Kammerlander, C, Hem, ES, Klopfer, T, Gebhard, F, Sermon, A, Dietrich, M, Bach, O, Weil, Y, Babst, R, Blauth, M
Injury. 2018;(8):1436-1444
Abstract
INTRODUCTION New implant designs like the Proximal Femoral Nail Antirotation (PFNA) were developed to reduce failure rates in unstable pertrochanteric fractures in the elderly. Standardized implant augmentation with up to 6 mL of polymethylmethacrylate (PMMA) cement has been introduced to enhance implant anchorage by increasing the implant-bone interface in osteoporotic bone conditions. Biomechanically, loads to failure were significantly higher with augmentation.
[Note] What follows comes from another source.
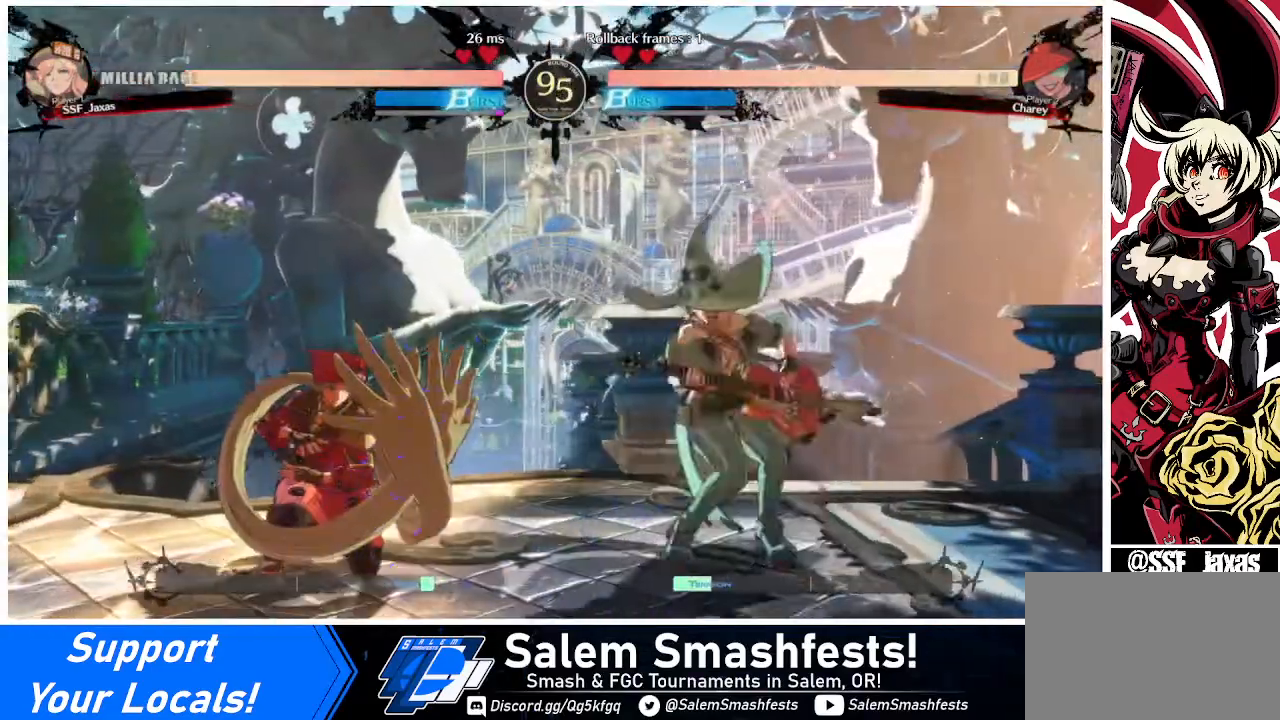
{"buttons": ["DPAD_LEFT"], "events": [[400, "DPAD_DOWN", "up"]]}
The primary objective of this study was to compare the mobility of patients with closed unstable trochanteric fractures treated by PFNA either with or without cement augmentation. PATIENTS AND METHODS A prospective multicentre, randomized, patient-blinded trial was conducted with ambulatory patients aged 75 or older who sustained a closed, unstable trochanteric fracture. Surgical fixation had to be performed within 72 h after admission. Outcomes were evaluated at baseline, during surgery, 3 to 14 days after surgery, 3 months, 6 months, and 12 months after surgery. To evaluate the primary objective, patients' walking speed was assessed by the Timed Up and Go (TUG) test. Secondary objectives included the analysis of implant migration assessed on radiographs, quality of life measured by the Barthel Index, mobility measured by the Parker Mobility Score, and complications. RESULTS Of 253 randomized patients, 223 patients were eligible: 105 patients were allocated to the PFNA Augmentation group and 118 to PFNA group. At 3 to 14 days after surgery, there was no statistical significant difference in mean walking speed between the treatment groups. For the secondary objectives, also no statistical significant differences were found. However, no patient in the PFNA Augmentation group had a reoperation due to mechanical failure or symptomatic implant migration compared to 6 patients in the PFNA group. CONCLUSIONS Augmentation of the PFNA blade did not improve patients' walking ability compared to the use of a non-augmented PFNA but might have the potential to prevent reoperations by strengthening the osteosynthesis construct.